The first submission by Mr Roberts, supported by Mr Delany, was that the evidence of Mr Dickson was not relevant. Mr Digby explained how he submitted it was relevant. Without in any way judging the merits of that argument, I agree with Mr Digby’s primary submission that, given his explanation, the relevance of Mr Dickson’s evidence cannot be decided at this preliminary stage.
Mr Roberts’ next submission was that when Mr Dickson prepared his two documents he was not acting as an expert but as a claims consultant for Mackie. That is, he submitted, Mr Dickson was acting in a partisan way.
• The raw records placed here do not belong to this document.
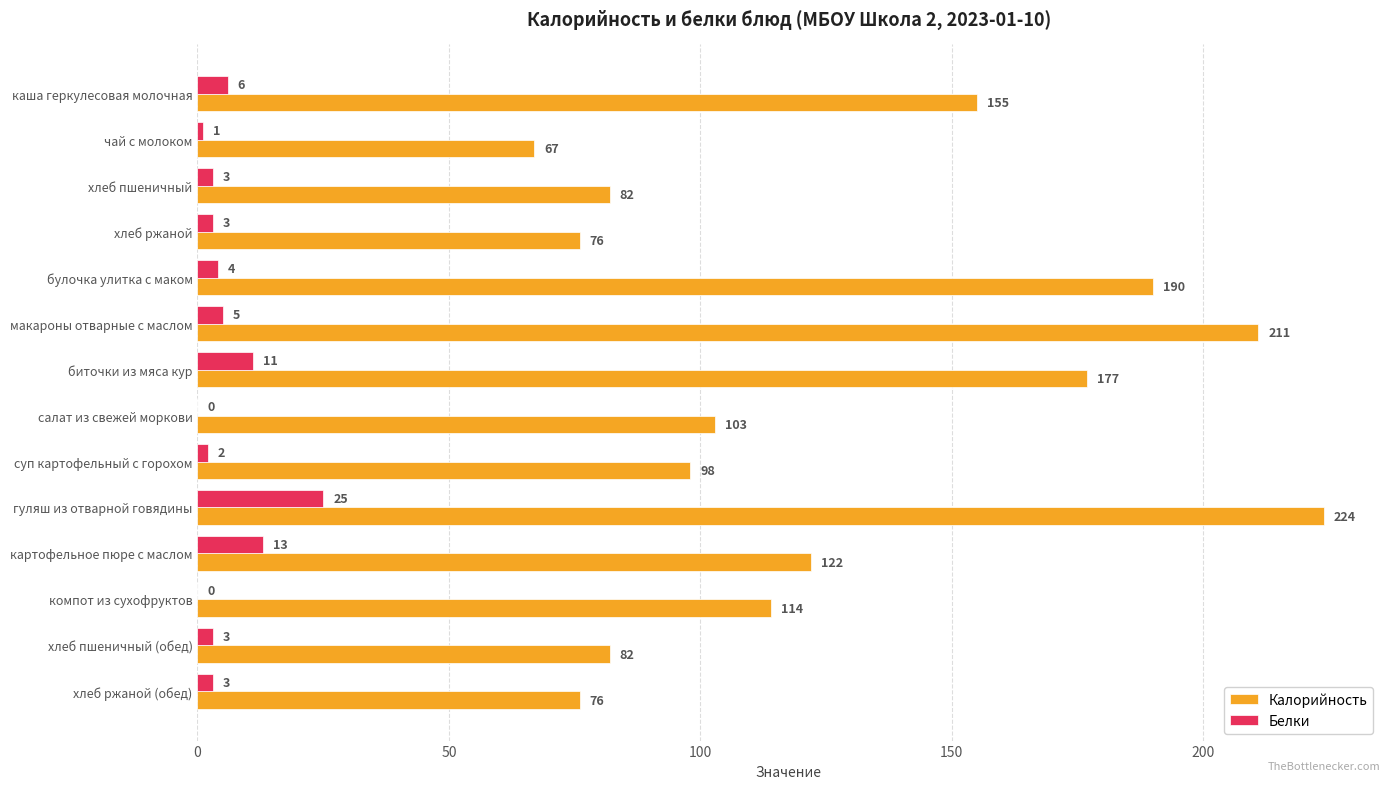

Between биточки из мяса кур and компот из сухофруктов, which series saw the biggest shift?

Калорийность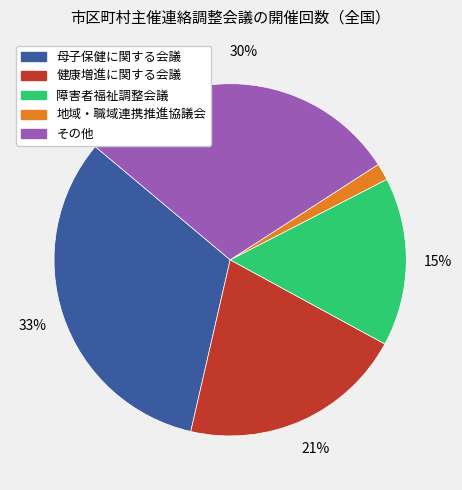

To the nearest percent, what percentage of the pie is 地域・職域連携推進協議会?

2%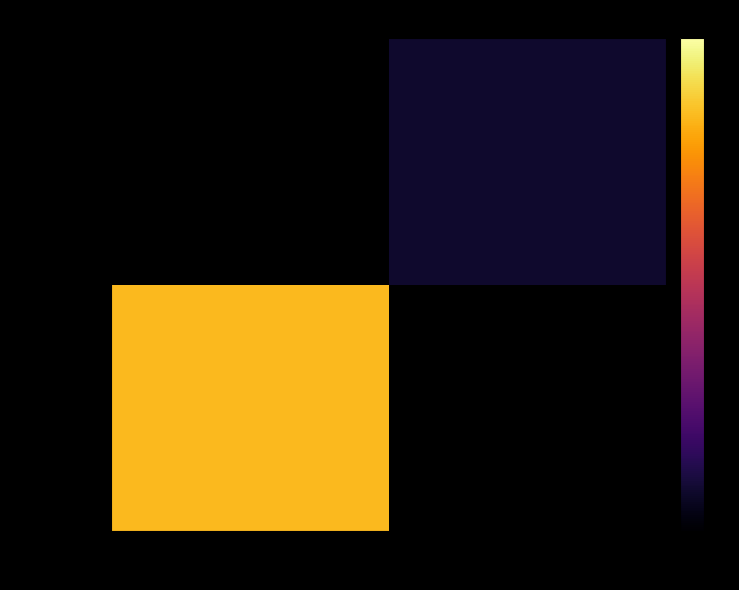

List the labels in order of f4a1b0bc… value, smallest first.

-1, 1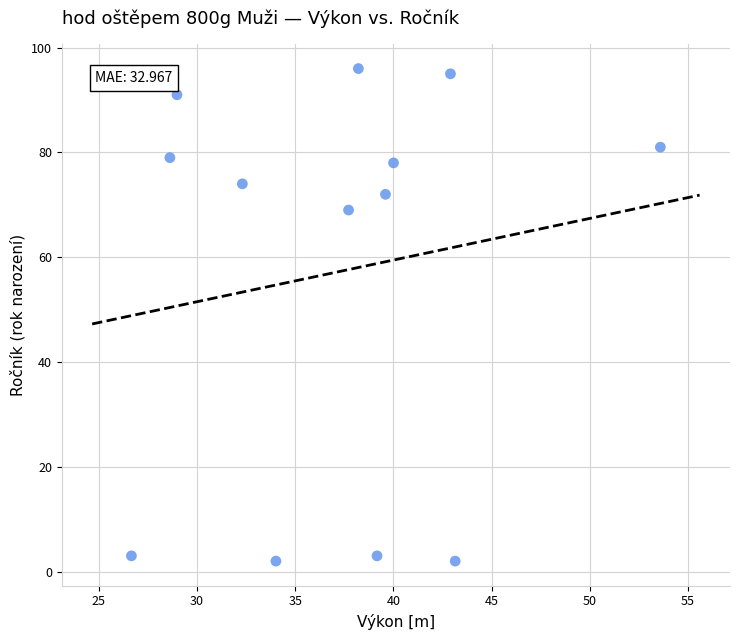

What Y value in the scatter plot is closest to 49?

69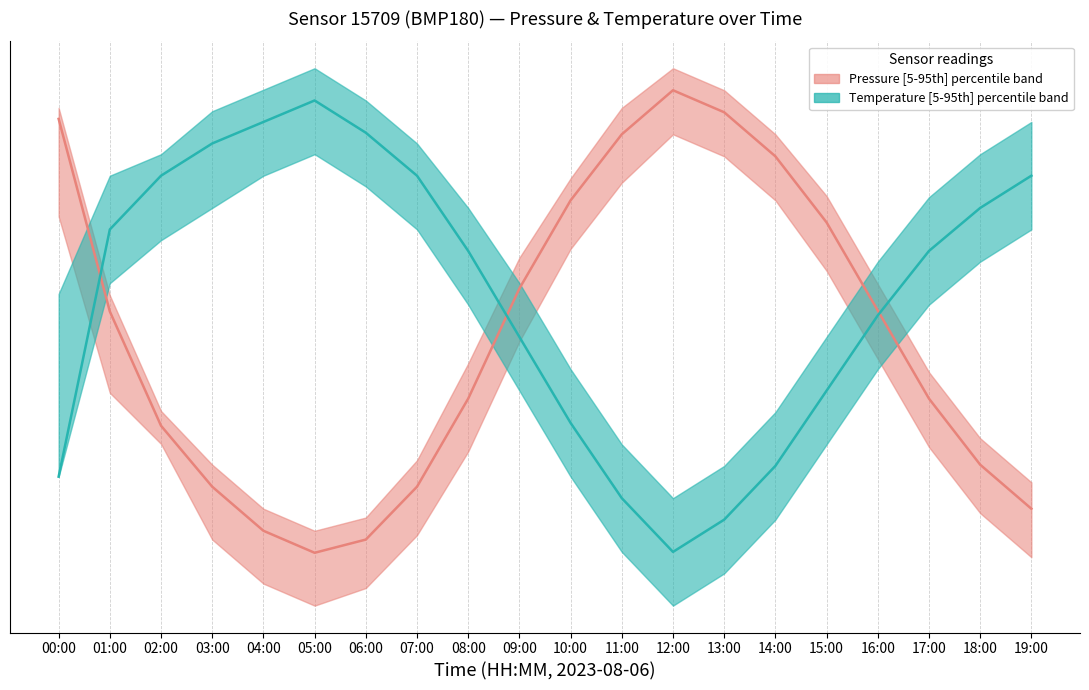

How many intersections are there between Temperature median and Pressure median?

3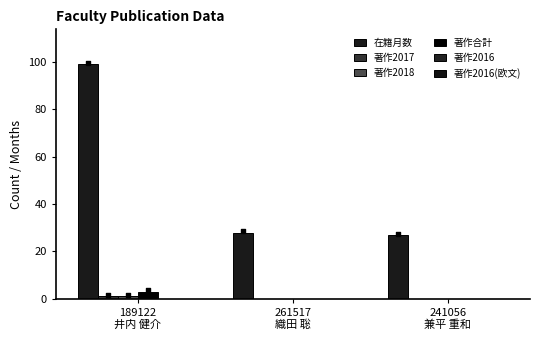

Which series contains the highest Y value?

在籍月数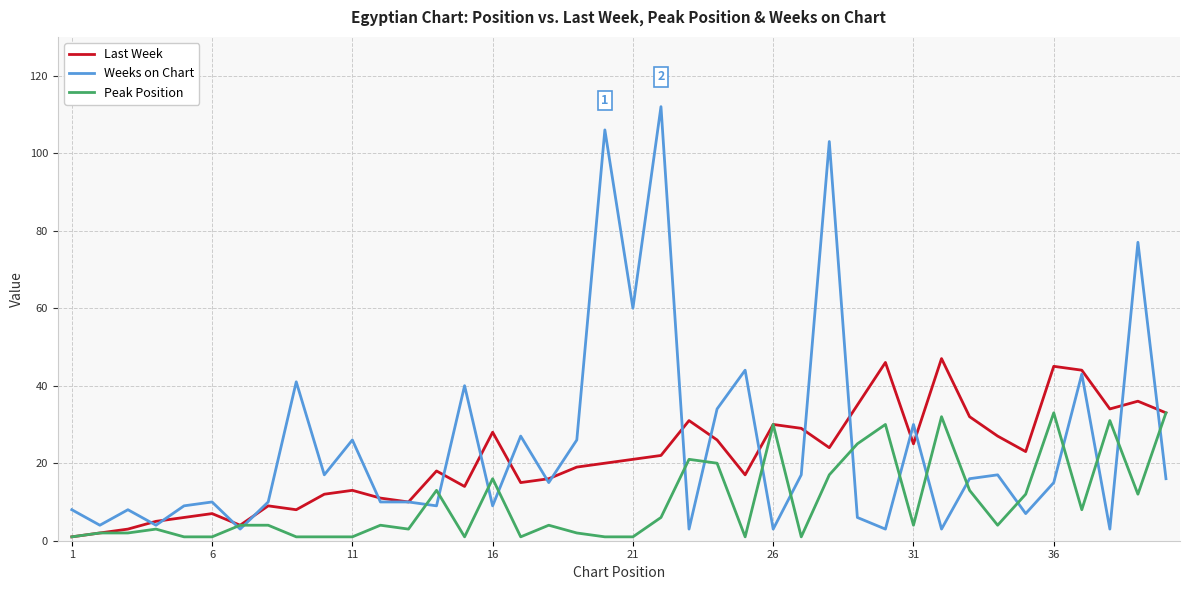

Does the chart display data point markers on the line(s)?

No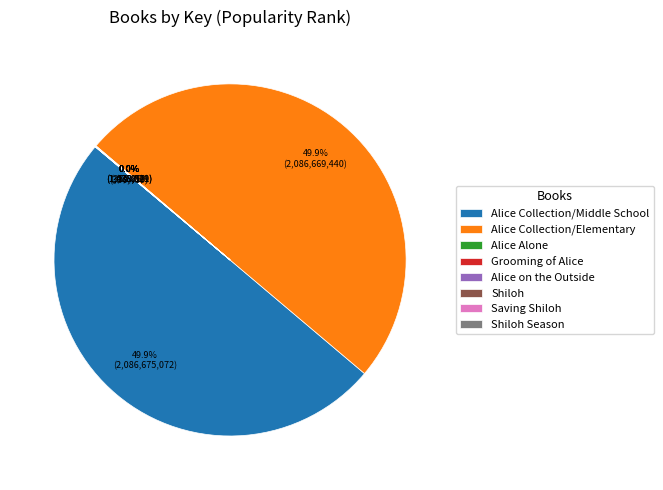

What is the smallest slice in the pie chart?

Shiloh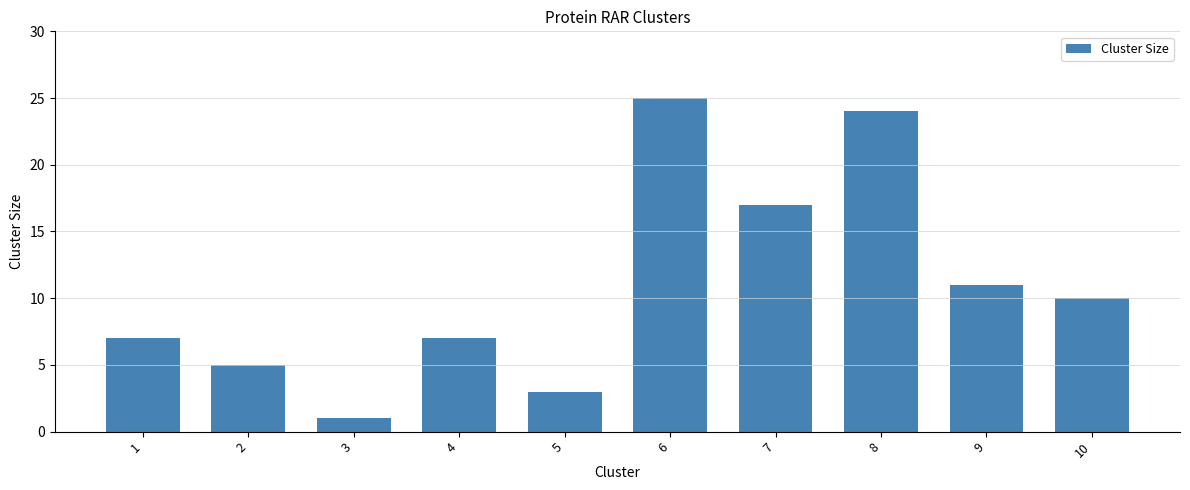

Which category has the highest value across all series?

6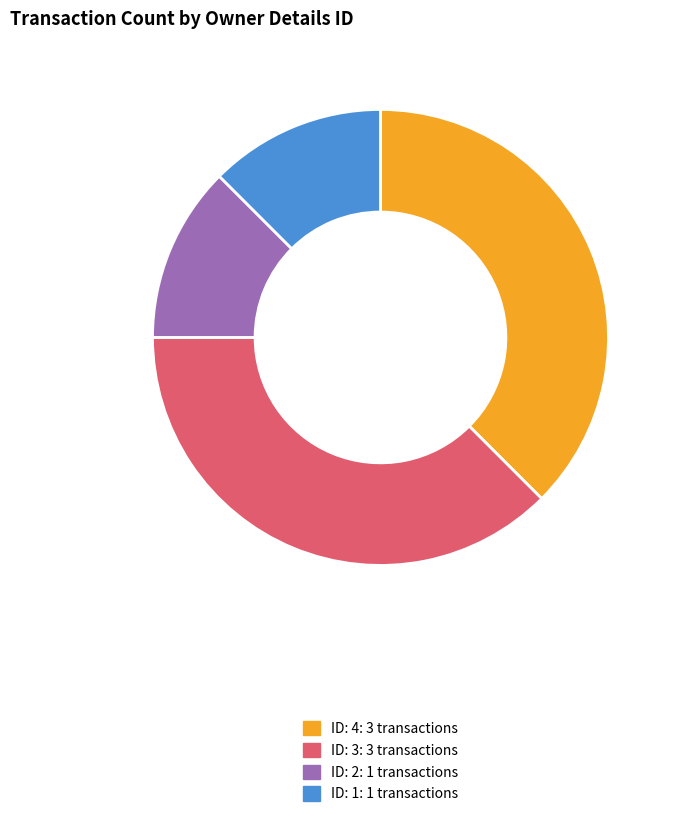

Does any single category account for the majority?

No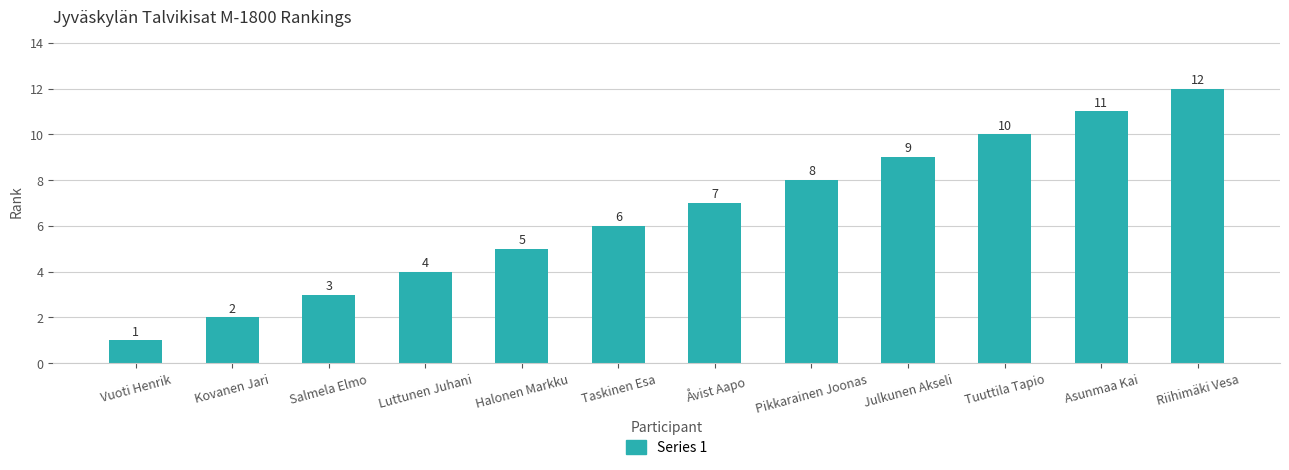

Between Kovanen Jari and Luttunen Juhani, which is larger?

Luttunen Juhani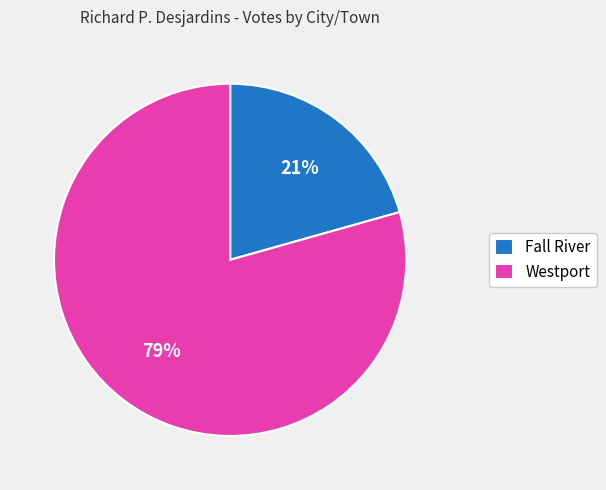

True or false: Westport accounts for 79% of the total.

True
As further evidence of this, Mr Roberts referred to the changes made by Mr Dickson, at the behest of Mackie.
Mr Digby submitted that the correction of factually wrong assumptions could only “improve” the resultant opinion. It did not indicate any lack of independence of the expert. Any suggestion that the expert had acted in a partisan way rather than reaching his own genuinely held view could be tested in cross-examination.
As with the other statements, I am not persuaded that, at this stage, there is any reason to exclude all or any part of Mr Dickson’s witness statement.
John Coghlan
Mr Coghlan is a very experienced building consultant. In his witness statement he referred to a “preliminary” report by him dated 19 April 2002 in which he had commented on the numerous matters and allegations set out in the Architect’s notice of intention to determine dated 3 July 2001. A reading of the report makes it clear that its purpose was for Mr Coghlan, having inspected the site, to advise Mackie whether in his opinion the matters and allegations were a sufficient basis for Glengollan to determine the contract. Not surprisingly, the preliminary report was full of unexplained conclusions and “legal” opinions
After very little argument, Mr Digby conceded, properly in my opinion, that in its current form Mr Coghlan’s witness statement could not be supported. He therefore withdrew the statement, indicating that the plaintiff would later seek leave to put in a fresh statement.
Orders
Once the parties have had an opportunity to consider these reasons, I will hear submissions as to what orders I should make in respect of the defendants’ applications.